### TASK DETAILS
In each piece of material, switch every "Басни" to "Стихи" and give the lines again with nothing else changed. Leave the pictures out of your answer.

Extracted data entries:

##############################

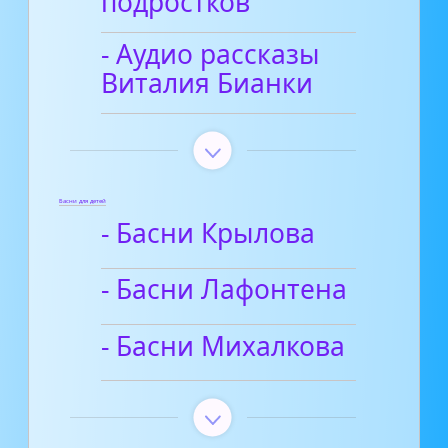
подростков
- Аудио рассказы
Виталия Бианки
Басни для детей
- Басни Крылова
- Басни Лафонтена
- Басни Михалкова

##############################

### ANSWER BOX
подростков
- Аудио рассказы
Виталия Бианки
Стихи для детей
- Стихи Крылова
- Стихи Лафонтена
- Стихи Михалкова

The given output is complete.